- Work to be completed -
Tally every line of the listing below that holds "Doing", then give the tally alone.
---------- Data
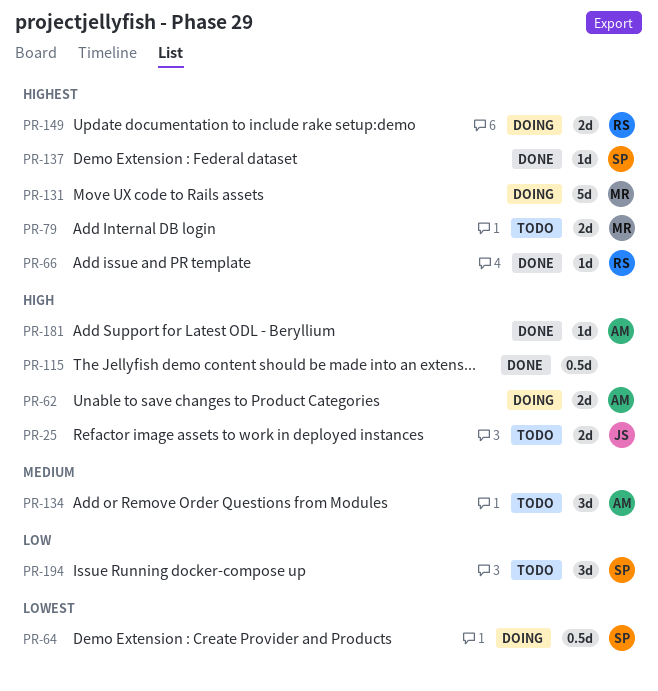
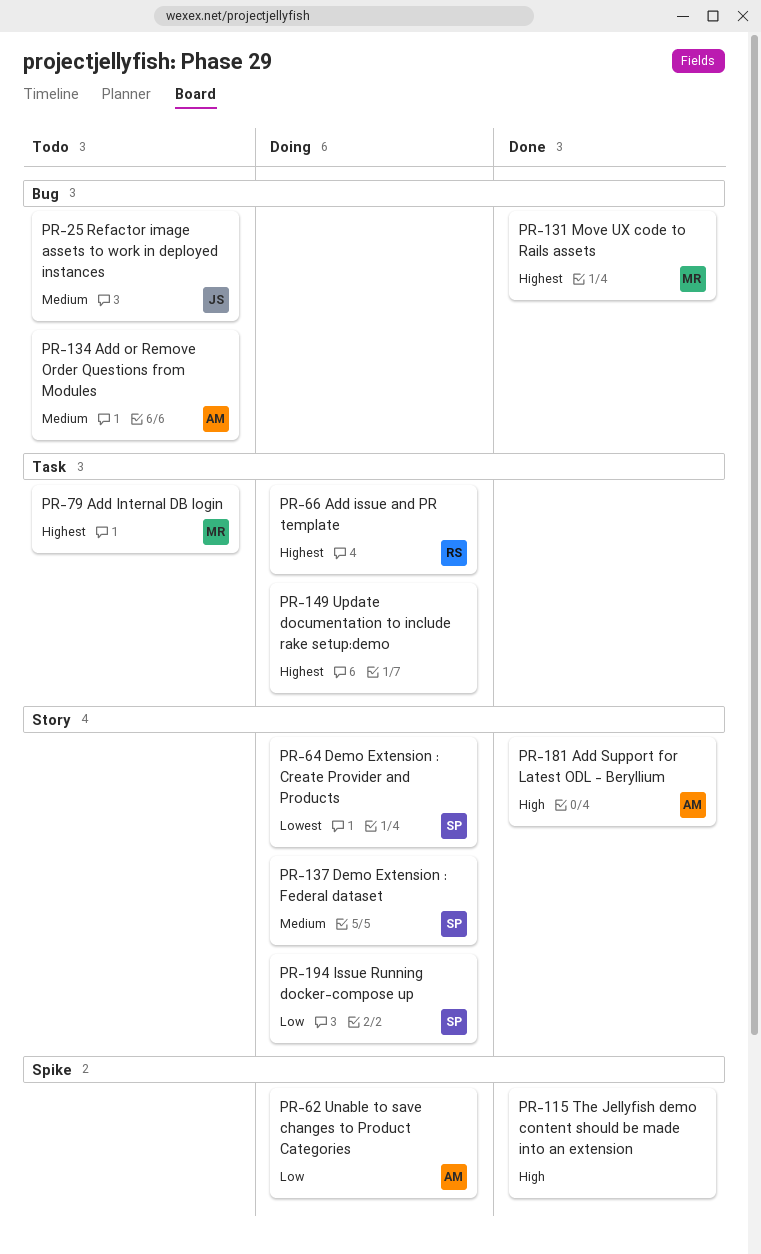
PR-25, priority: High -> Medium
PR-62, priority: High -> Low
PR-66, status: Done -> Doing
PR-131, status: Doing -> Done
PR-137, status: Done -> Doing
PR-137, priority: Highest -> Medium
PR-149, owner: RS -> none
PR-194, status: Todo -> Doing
--------------------
---------- Data
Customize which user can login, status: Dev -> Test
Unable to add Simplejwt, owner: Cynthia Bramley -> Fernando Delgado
--------------------
---------- Data
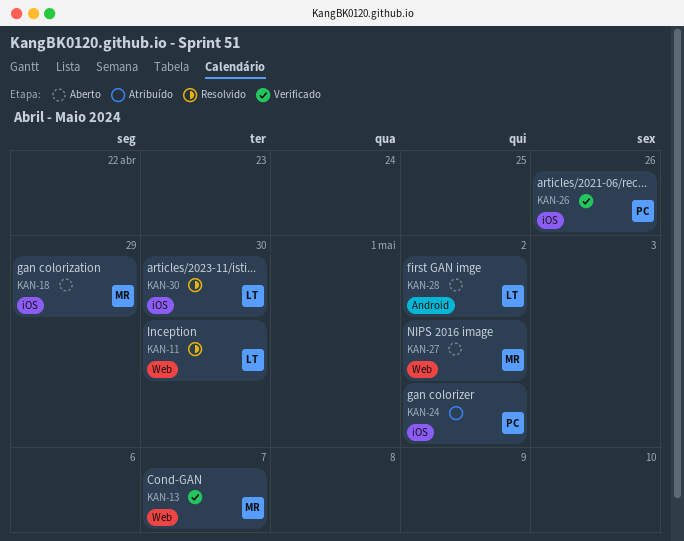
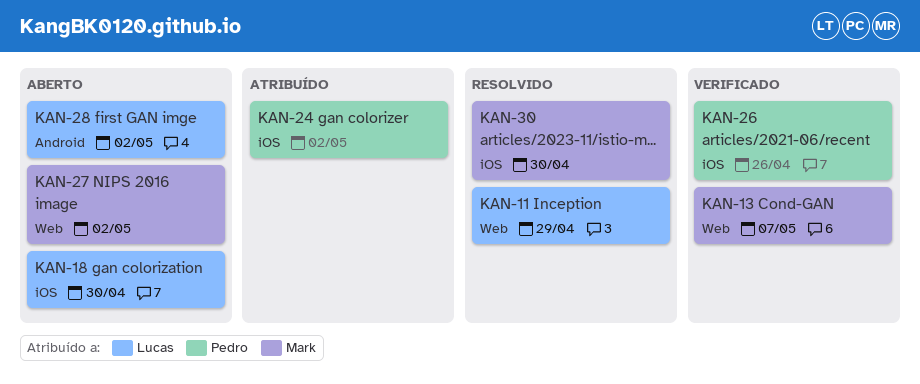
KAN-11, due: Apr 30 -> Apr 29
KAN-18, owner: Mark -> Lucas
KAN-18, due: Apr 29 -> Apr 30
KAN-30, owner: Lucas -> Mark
--------------------
- Written solution -
4